Deutsches Generalkonsulat hilft
Sie will nur noch weg und zurück nach Deutschland, ihre Eltern haben sie tagsüber viele Male angerufen, haben sich Sorgen gemacht. Am Flughafen Atatürk stehen Mitarbeiter des Deutschen Generalkonsulates bereit - es sind die ersten offiziellen Personen, die Jessica Schmidt in dieser undurchsichtigen Sicherheitslage überhaupt informieren und helfen. Nach drei Stunden schlangestehen am Schalter von Turkish Airlines kann sie ihren Flug umbuchen und fliegt Samstag zurück nach Frankfurt.
Am Kundenservice-Telefon erhält sie von der Fluggesellschaft keinerlei Entschuldigung. Sie müsse sich online registrieren, wenn sie eine Entschädigung fordere. Die Frankfurterin ist mächtig verärgert: "Bisher habe ich immer nur gute Erfahrungen gemacht, aber nun werde ich nie mehr mit dieser Fluggesellschaft in die Türkei fliegen."
Trotz der außerordentlichen politischen Lage hätte sich Jessica Schmidt wenigstens eine Betreuung gewünscht: "Entweder hätte ich mir erhofft, dass sie uns kurzfristig ein Hotel in Bursa organisieren oder dass wenigstens jemand von der Fluggesellschaft bei uns geblieben wäre, um uns über die Lage zu informieren und uns zu helfen, wie man ans Ziel der Reise kommt."
Erst vor wenigen Tagen ist Turkish Airlines zur "besten Fluggesellschaft in Europa" gewählt worden. Der oben geschilderte Vorfall passt weniger gut zu diesem Award.

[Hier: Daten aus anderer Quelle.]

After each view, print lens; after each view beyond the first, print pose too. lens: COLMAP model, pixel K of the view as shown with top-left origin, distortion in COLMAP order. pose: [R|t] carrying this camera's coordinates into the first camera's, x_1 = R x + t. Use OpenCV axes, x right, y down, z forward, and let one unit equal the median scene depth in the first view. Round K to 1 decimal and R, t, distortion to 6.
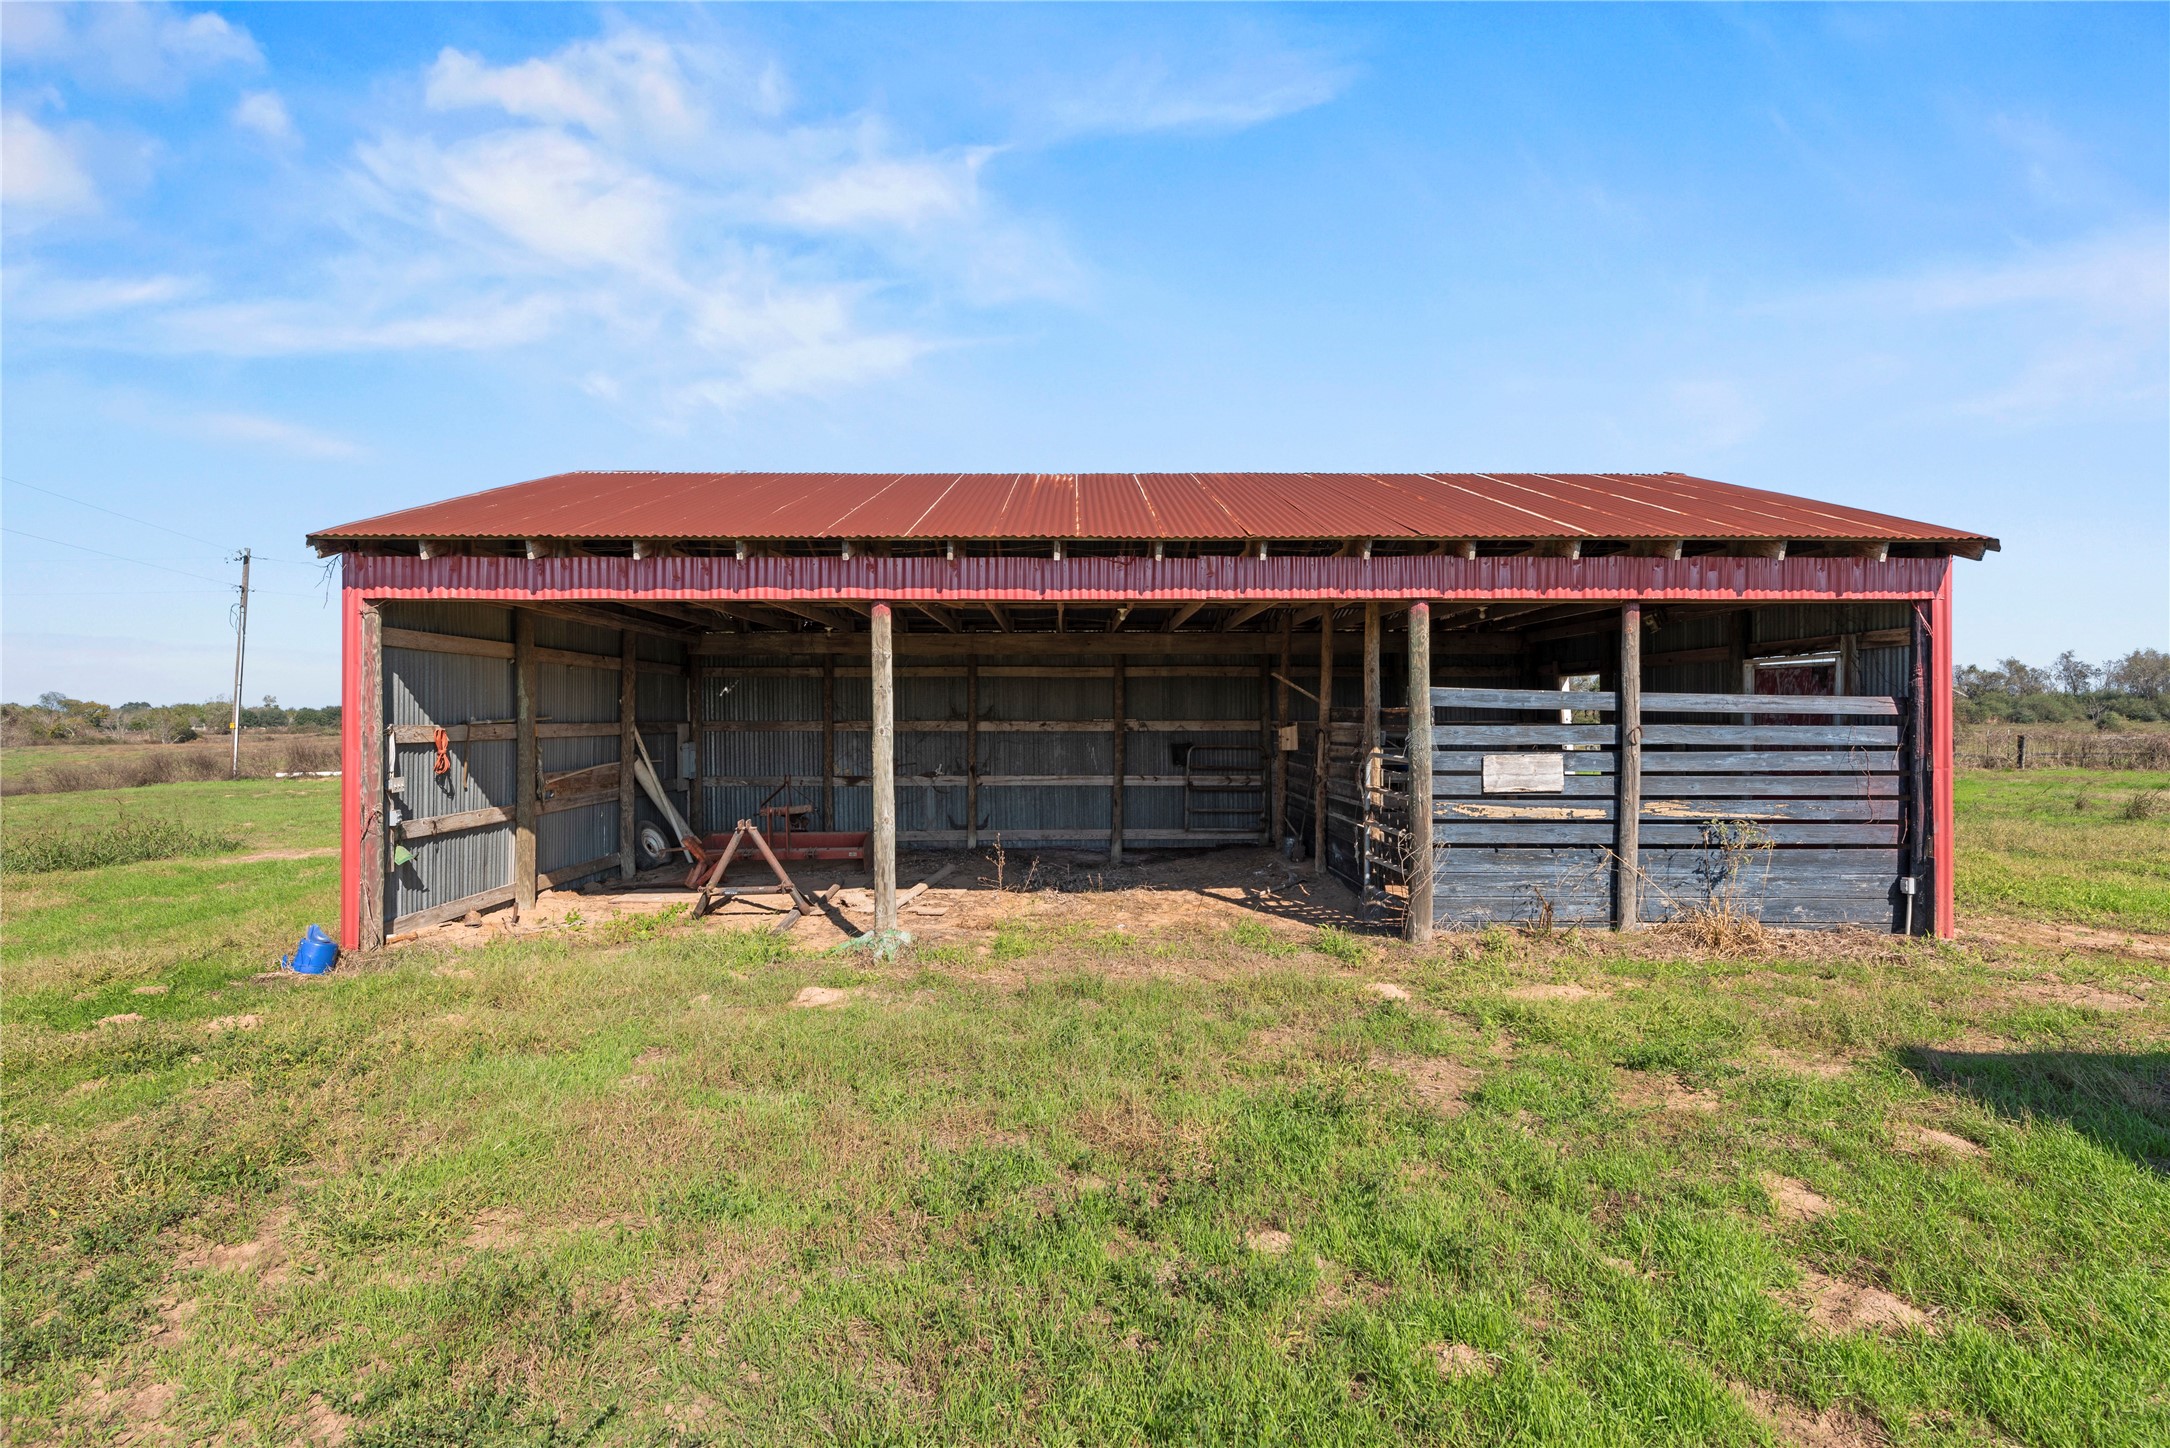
lens RADIAL K [[1090.8, 0, 1085.0], [0, 1090.8, 724.0], [0, 0, 1]] dist [-0.016707, -0.000074]
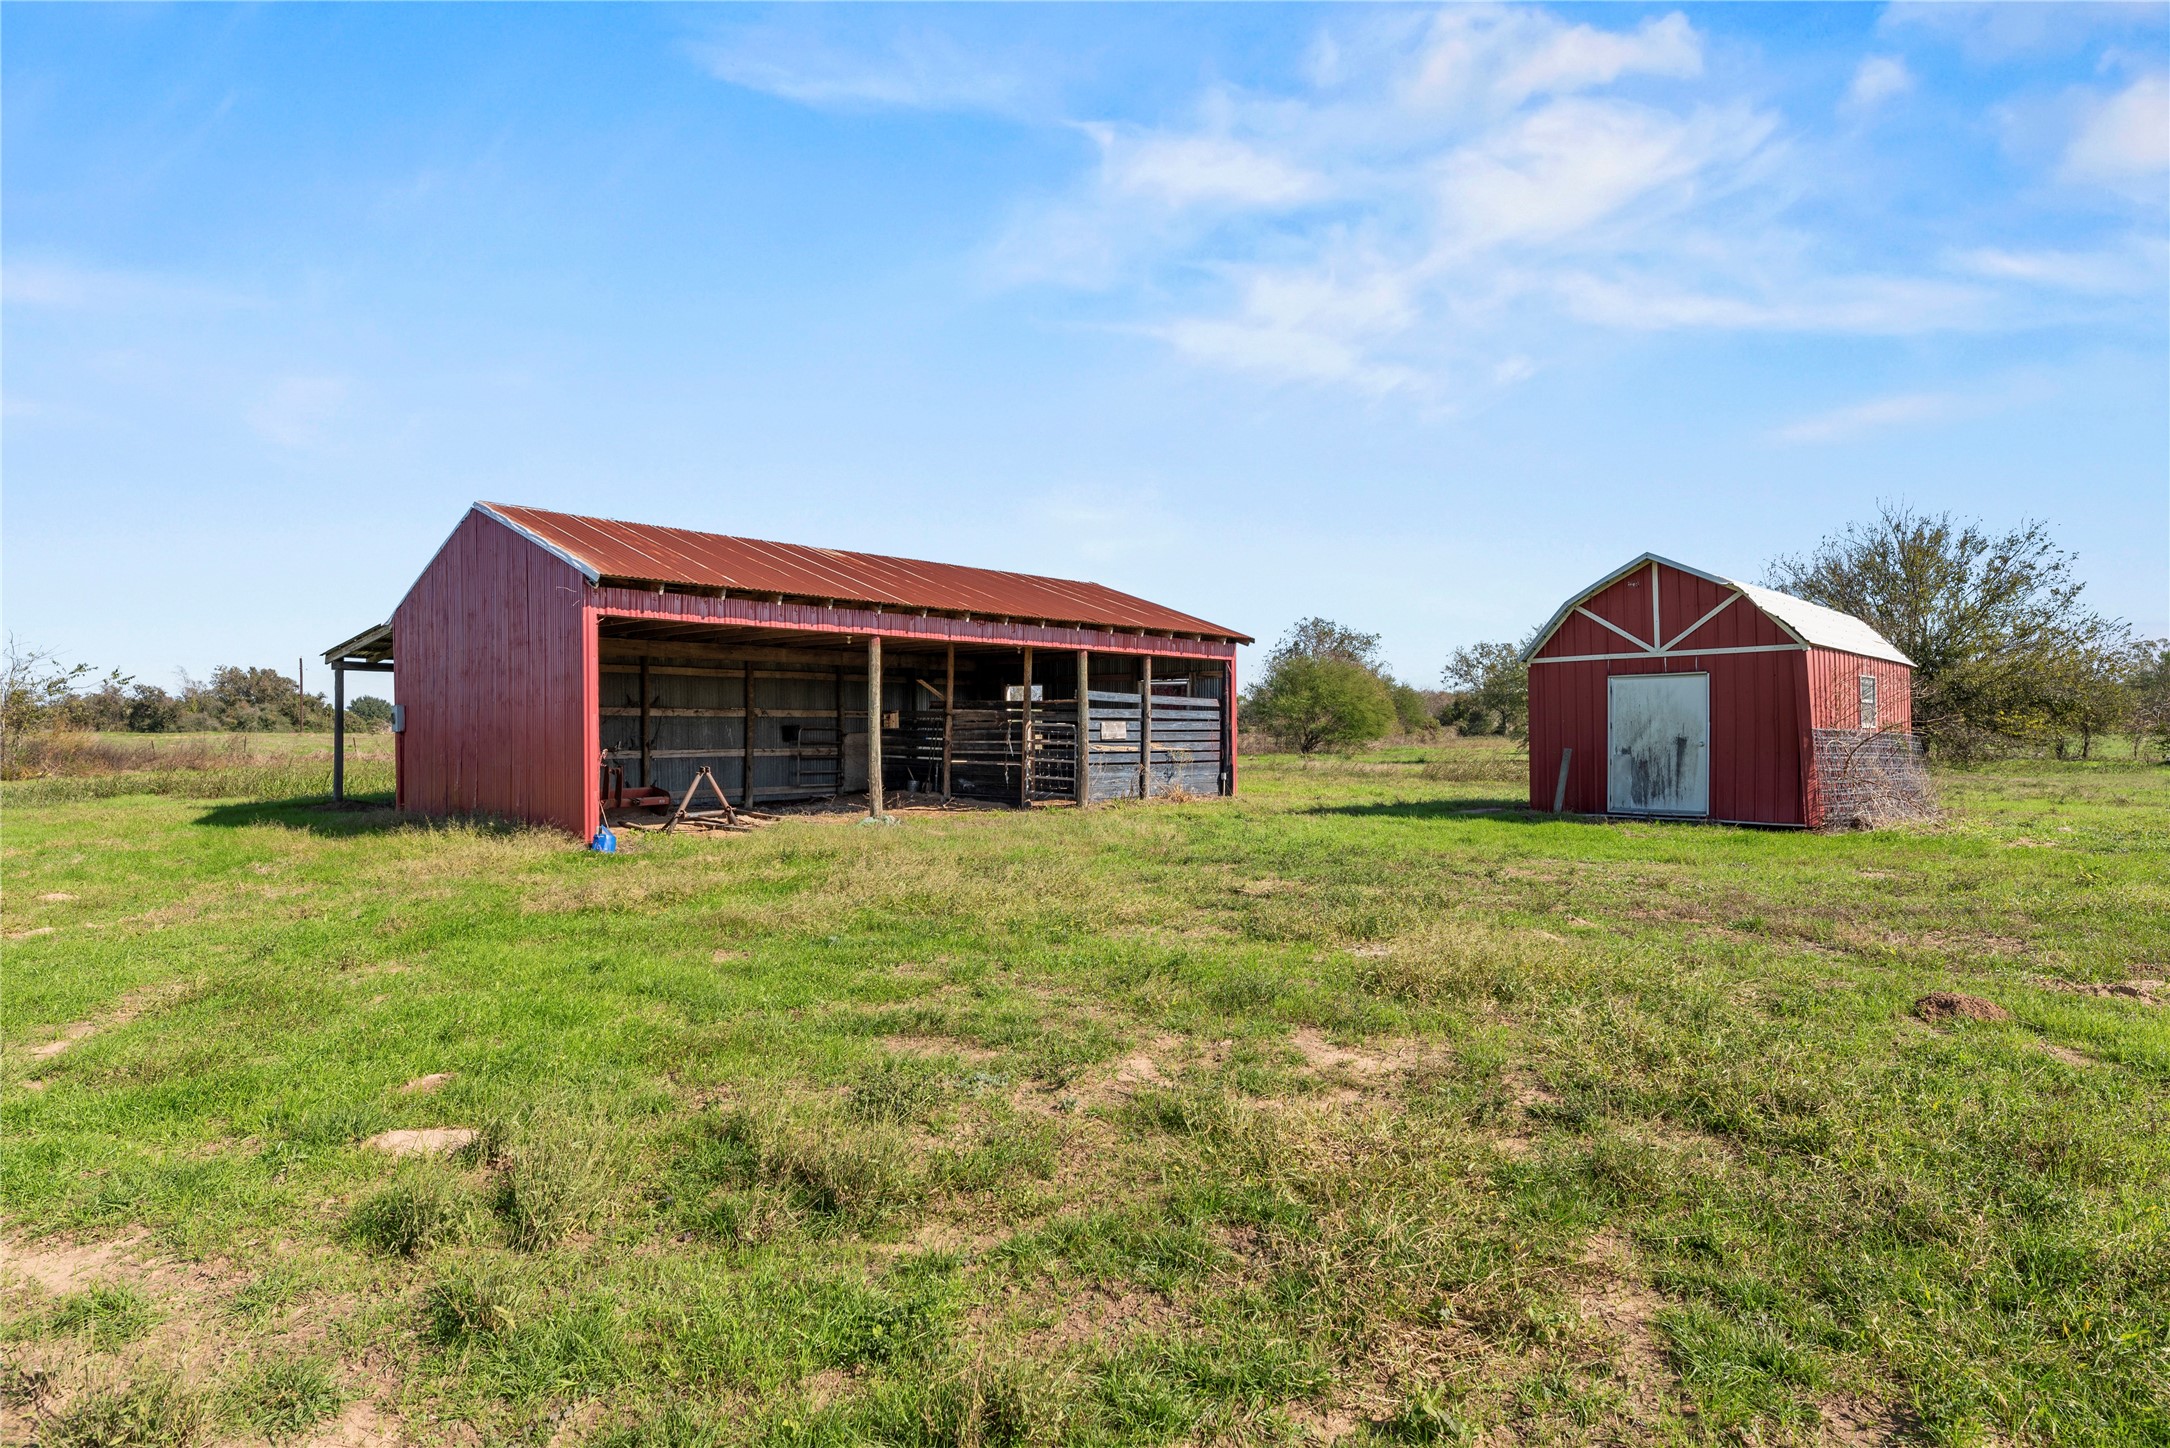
lens RADIAL K [[1129.9, 0, 1085.0], [0, 1129.9, 724.0], [0, 0, 1]] dist [-0.000582, -0.000064]
pose [[0.689200, 0.002131, 0.724568, -1.289498], [0.001732, 0.999988, -0.004589, 0.041753], [-0.724569, 0.004418, 0.689188, -0.530212]]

Nachtrag der Redaktion (Dienstag, 19.07): Vertreter von Turkish Airlines haben sich inzwischen zum Fall geäußert. "Diesen Vorfall haben wir mit großem Bedauern zur Kenntnis genommen. Es ist der Anspruch von Turkish Airlines, unter allen Umständen für reibungslose Abläufe zu sorgen. Wir möchten uns dafür entschuldigen, dass es in dieser Ausnahmesituation dennoch zu Unregelmäßigkeiten kam. Wir sind darüber informiert, dass sich in dieser Nacht viele Mitarbeiter von Turkish Airlines spontan zur Unterstützung gemeldet haben. Wir bedauern sehr, wenn es dennoch mit der Koordination vor Ort nicht ganz einwandfrei geklappt hat", so Yusuf Ekiz, Leiter der Unternehmenskommunikation Turkish Airlines in Deutschland.